Take them through the full repertoire of a recent playlist he made – from well-thumbed classics, such as Edvard Grieg’s In the Hall of the Mountain King, to hushed pieces of Nordic noir, such as Ólafur Arnalds’s Near Light – and perhaps pontificate on how repeated exposure to Bach’s keyboard concertos is the only surefire way to score an early winner against Brentford.
Who should be in the next Celebrity Traitors?

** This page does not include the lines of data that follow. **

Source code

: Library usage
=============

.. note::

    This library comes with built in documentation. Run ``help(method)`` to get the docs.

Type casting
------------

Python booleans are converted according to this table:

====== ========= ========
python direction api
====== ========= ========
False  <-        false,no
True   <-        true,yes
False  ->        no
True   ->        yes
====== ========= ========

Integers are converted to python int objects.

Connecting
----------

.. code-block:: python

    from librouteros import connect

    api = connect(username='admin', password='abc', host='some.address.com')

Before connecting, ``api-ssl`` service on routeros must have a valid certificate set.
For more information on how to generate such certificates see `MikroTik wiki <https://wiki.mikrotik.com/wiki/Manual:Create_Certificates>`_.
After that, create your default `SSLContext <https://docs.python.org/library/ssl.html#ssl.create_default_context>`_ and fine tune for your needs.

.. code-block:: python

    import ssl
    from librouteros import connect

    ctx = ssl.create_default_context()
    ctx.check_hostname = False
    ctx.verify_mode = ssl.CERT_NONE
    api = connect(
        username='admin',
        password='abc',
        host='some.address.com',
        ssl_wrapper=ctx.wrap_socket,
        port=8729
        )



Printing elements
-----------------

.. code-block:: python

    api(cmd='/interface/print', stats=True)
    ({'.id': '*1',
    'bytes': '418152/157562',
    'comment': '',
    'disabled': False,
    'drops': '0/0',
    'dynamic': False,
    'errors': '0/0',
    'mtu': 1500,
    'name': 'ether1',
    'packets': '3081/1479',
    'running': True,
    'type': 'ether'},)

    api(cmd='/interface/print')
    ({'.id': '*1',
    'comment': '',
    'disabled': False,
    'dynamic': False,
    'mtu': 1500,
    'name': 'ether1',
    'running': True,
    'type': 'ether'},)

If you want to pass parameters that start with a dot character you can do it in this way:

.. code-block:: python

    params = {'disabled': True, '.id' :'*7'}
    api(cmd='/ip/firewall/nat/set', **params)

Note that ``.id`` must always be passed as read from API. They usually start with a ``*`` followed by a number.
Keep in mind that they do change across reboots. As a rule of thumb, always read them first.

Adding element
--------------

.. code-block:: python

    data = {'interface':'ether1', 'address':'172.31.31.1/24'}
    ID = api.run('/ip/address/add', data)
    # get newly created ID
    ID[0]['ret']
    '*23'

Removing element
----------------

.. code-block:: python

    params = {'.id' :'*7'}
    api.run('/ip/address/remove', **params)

With the exception of Haaland’s love of Vivaldi, these conversation starters have admittedly been rather downbeat, covering feuds, military AI, dismemberment, nuclear catastrophe and the mental visualisation of at least two penises we did not need before eating. So let’s lighten the mood by trying to guess who might be recruited for the next series of Celebrity Traitors: I’m thinking Tracey Emin, Lola Young, Chris Eubank, Miriam Margolyes, Nasty Nick, Meghan Markle, John Cleese and that guy who won’t cut his hair until Manchester United win five games in a row should make a decent show of it.